Pada tahun 2015, keluarga Febri meninggalkan Indonesia menuju Suriah, tergiur oleh janji-janji manis kelompok teroris tersebut. Namun, sesampainya Febri di sana pada tahun berikutnya, realita yang dihadapi jauh berbeda dari ekspektasi. Janji kesejahteraan dan kehidupan yang lebih baik hanyalah ilusi belaka. Febri justru menjadi beban tambahan bagi keluarga, sementara upaya untuk melarikan diri semakin sulit dan berbahaya. Mereka yang mencoba keluar dari kelompok dianggap murtad dan menjadi target.
Keberangkatan ibu Febri ke Suriah dipicu oleh kekecewaan terhadap kondisi di Indonesia, termasuk maraknya korupsi dan ketidakadilan. Selain itu, ibunya berharap dapat mengobati anak sulungnya yang menderita TBC tulang secara gratis di Suriah. Namun, harapan tersebut pupus, dan mereka terjebak dalam situasi yang sulit terkendali.
Proses Repatriasi dan Reintegrasi
Setelah ratusan hari terperangkap, Febri dan keluarganya akhirnya berhasil menyerahkan diri kepada Syrian Democratic Forces (SDF) yang berada di bawah naungan Amerika Serikat. Mereka menghabiskan dua bulan di sana, menunggu proses repatriasi kembali ke Indonesia.
Setibanya di tanah air, Febri menghadapi tantangan baru, yaitu stigma negatif dari masyarakat. Namun, ia memilih untuk bangkit dan menyuarakan pesan damai. Pemerintah Indonesia memberikan dukungan dalam proses reintegrasi Febri ke masyarakat melalui program rehabilitasi di Badan Nasional Penanggulangan Terorisme (BNPT). Program ini fokus pada upaya menderadikalisasi pola pikir dan mempersiapkan Febri untuk kembali beradaptasi dengan kehidupan di Indonesia.
Film Dokumenter "Road to Resilience"
Kisah Febri Ramdani diangkat menjadi film dokumenter berjudul "Road to Resilience" oleh Kreasi Prasasti Perdamaian (KPP).
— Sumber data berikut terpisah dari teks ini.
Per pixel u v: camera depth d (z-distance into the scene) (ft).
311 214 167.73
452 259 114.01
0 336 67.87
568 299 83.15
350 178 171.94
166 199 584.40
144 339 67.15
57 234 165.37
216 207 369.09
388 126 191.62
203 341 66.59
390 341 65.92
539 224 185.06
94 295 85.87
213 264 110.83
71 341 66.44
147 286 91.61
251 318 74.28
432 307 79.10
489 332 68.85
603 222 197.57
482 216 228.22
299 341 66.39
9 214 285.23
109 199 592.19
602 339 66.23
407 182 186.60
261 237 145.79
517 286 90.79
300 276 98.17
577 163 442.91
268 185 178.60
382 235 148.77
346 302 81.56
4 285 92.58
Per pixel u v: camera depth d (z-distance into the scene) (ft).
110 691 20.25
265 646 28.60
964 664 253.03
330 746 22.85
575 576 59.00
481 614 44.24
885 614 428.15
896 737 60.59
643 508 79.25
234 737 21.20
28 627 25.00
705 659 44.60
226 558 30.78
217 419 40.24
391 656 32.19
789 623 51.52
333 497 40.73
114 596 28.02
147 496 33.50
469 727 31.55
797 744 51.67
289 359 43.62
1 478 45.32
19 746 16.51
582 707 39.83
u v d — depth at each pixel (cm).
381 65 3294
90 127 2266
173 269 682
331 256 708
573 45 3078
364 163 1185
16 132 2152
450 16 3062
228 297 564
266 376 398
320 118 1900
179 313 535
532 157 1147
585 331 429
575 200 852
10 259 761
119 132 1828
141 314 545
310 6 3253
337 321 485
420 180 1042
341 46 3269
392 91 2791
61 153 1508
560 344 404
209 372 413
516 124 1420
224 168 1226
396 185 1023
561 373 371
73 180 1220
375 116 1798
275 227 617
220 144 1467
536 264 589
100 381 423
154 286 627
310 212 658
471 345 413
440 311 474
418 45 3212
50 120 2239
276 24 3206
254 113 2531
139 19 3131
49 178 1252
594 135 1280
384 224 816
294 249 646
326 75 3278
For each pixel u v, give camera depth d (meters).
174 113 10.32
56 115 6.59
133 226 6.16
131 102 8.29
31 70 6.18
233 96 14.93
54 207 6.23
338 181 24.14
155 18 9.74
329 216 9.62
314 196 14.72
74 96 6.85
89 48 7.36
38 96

Film ini bertujuan untuk menyampaikan pesan bahwa harapan selalu ada, bahkan dalam situasi yang paling sulit sekalipun. Direktur KPP, Dr. Noor Huda Ismail, berharap film ini dapat membangun narasi damai yang lebih manusiawi di tengah wacana ketakutan yang seringkali mendominasi.
Analis Kebijakan Ahli Muda BNPT, Alfrida Heaniti Pandjaitan, berharap pemutaran film ini dapat memberikan semangat untuk membangun perdamaian di Indonesia. Sinergi antara pemerintah dan masyarakat sipil diharapkan dapat meningkatkan efektivitas program Rencana Aksi Nasional Pencegahan dan Penanggulangan Ekstremisme Berbasis Kekerasan yang Mengarah pada Terorisme (RAN PE).
Film ini adalah salah satu upaya untuk memberikan perspektif yang lebih luas tentang isu terorisme dan radikalisme, serta menginspirasi pentingnya perdamaian.